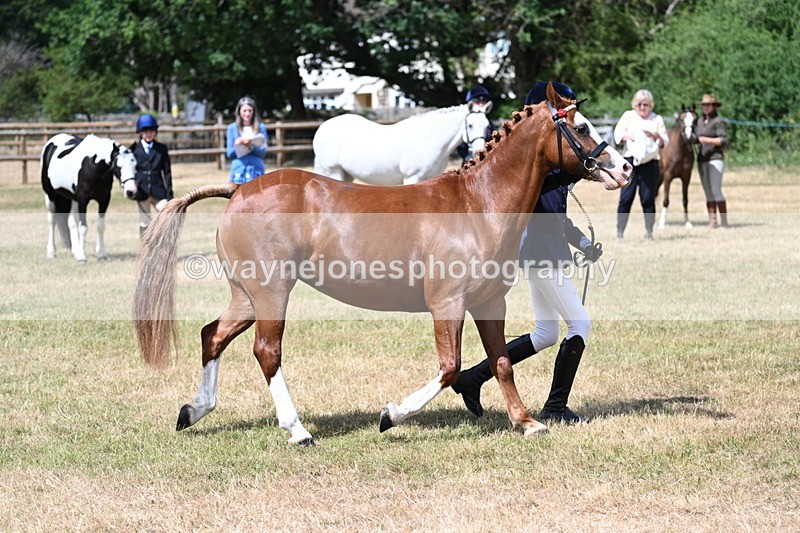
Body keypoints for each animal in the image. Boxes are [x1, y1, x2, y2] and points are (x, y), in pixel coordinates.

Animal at [41, 133, 138, 263]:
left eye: (135, 165)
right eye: (118, 166)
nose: (131, 191)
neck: (93, 166)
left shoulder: (104, 200)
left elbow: (100, 226)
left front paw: (101, 255)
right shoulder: (83, 201)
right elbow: (83, 227)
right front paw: (82, 257)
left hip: (73, 199)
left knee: (71, 221)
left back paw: (75, 251)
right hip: (50, 195)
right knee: (52, 221)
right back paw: (52, 252)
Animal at [312, 103, 491, 185]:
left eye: (487, 125)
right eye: (470, 125)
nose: (479, 149)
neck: (428, 139)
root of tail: (322, 127)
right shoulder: (412, 178)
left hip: (346, 175)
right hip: (334, 171)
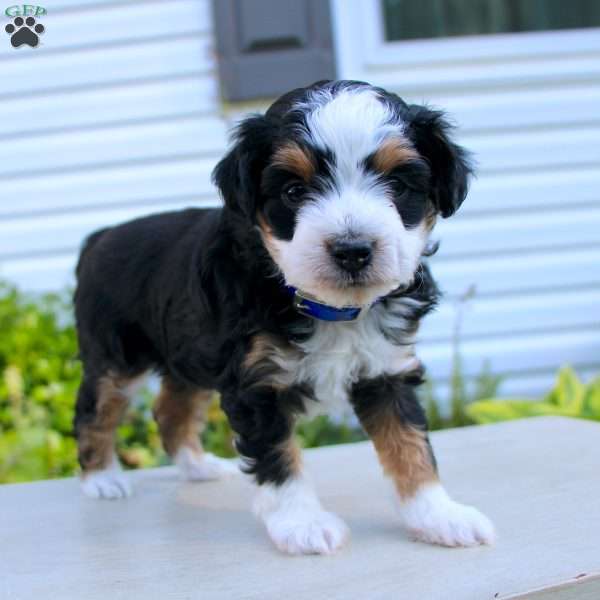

— Exercise brief —
The answer should be an exact copy of the material, with its pictures removed.

— Exercise result —
Body keypoints for each animal in the image. Boxes are [x1, y1, x2, y2] and points are (x, y), in pixel coordinates.

Animal at [41, 133, 138, 263]:
left eye: (135, 165)
right eye: (118, 166)
nose: (131, 191)
neck: (93, 166)
left shoulder: (104, 200)
left elbow: (100, 226)
left front paw: (101, 255)
right shoulder: (83, 201)
right elbow: (83, 227)
right front paw: (82, 257)
left hip: (73, 199)
left knee: (71, 221)
left back paw: (75, 251)
right hip: (50, 195)
right knee: (52, 221)
right back paw: (52, 252)
Animal at [312, 103, 491, 185]:
left eye: (487, 125)
right eye: (470, 125)
nose: (479, 149)
neck: (428, 139)
root of tail: (322, 127)
right shoulder: (412, 178)
left hip: (346, 175)
right hip: (334, 171)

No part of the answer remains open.